Problem 1: Please swap "moved" for "shifted" in the entries from the line with "orange rectangle: rotated" through the end of the entries, and write out only those lines with nothing else changed.

Extract:

—————

An in-depth examination of the music of the 78 era.
02 August, 2010
"K.C. Moan" - Memphis Jug Band
Set Three: Songs; Disc Two; Track Eleven: "K.C. Moan" performed by Memphis Jug Band. "Vocal trio with harmonica, kazoo, banjo, jug, guitar." Recorded in Memphis on October 4, 1929. Original issue Victor V-38558A.
Recorded just fifteen days before the Stock Market Crash of 1929, "K.C. Moan" is described by Smith as a "quartet arrangement of a well known work song." At the time of this recording, the Memphis Jug Band consisted of Will Shade on harmonica and vocal, Tee Wee Blackman on lead vocal and guitar, Charlie Burse on guitar, Ben Ramey on vocal and kazoo, and Jab Jones on jug. Of the members of the group heard on this recording, only Shade and Ramey are also on "Bob Lee Junior Blues."
I thought I heard that K.C. when she blowed. Oh, I thought I heard that K.C. when she blowed. Oh, I thought I heard that K.C. when she blowed. She blowed like my woman’s on board.

—————

Data items:
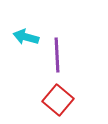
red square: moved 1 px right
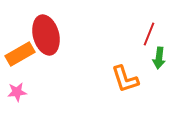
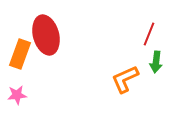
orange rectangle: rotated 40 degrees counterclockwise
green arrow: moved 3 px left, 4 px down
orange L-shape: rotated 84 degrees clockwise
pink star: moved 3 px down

—————

Problem 2: Copy the piece on "K.C. Moan" word for word from "Recorded just fifteen" to "woman’s on board.".

Result 1:
orange rectangle: rotated 40 degrees counterclockwise
green arrow: shifted 3 px left, 4 px down
orange L-shape: rotated 84 degrees clockwise
pink star: shifted 3 px down

Result 2:
Recorded just fifteen days before the Stock Market Crash of 1929, "K.C. Moan" is described by Smith as a "quartet arrangement of a well known work song." At the time of this recording, the Memphis Jug Band consisted of Will Shade on harmonica and vocal, Tee Wee Blackman on lead vocal and guitar, Charlie Burse on guitar, Ben Ramey on vocal and kazoo, and Jab Jones on jug. Of the members of the group heard on this recording, only Shade and Ramey are also on "Bob Lee Junior Blues."
I thought I heard that K.C. when she blowed. Oh, I thought I heard that K.C. when she blowed. Oh, I thought I heard that K.C. when she blowed. She blowed like my woman’s on board.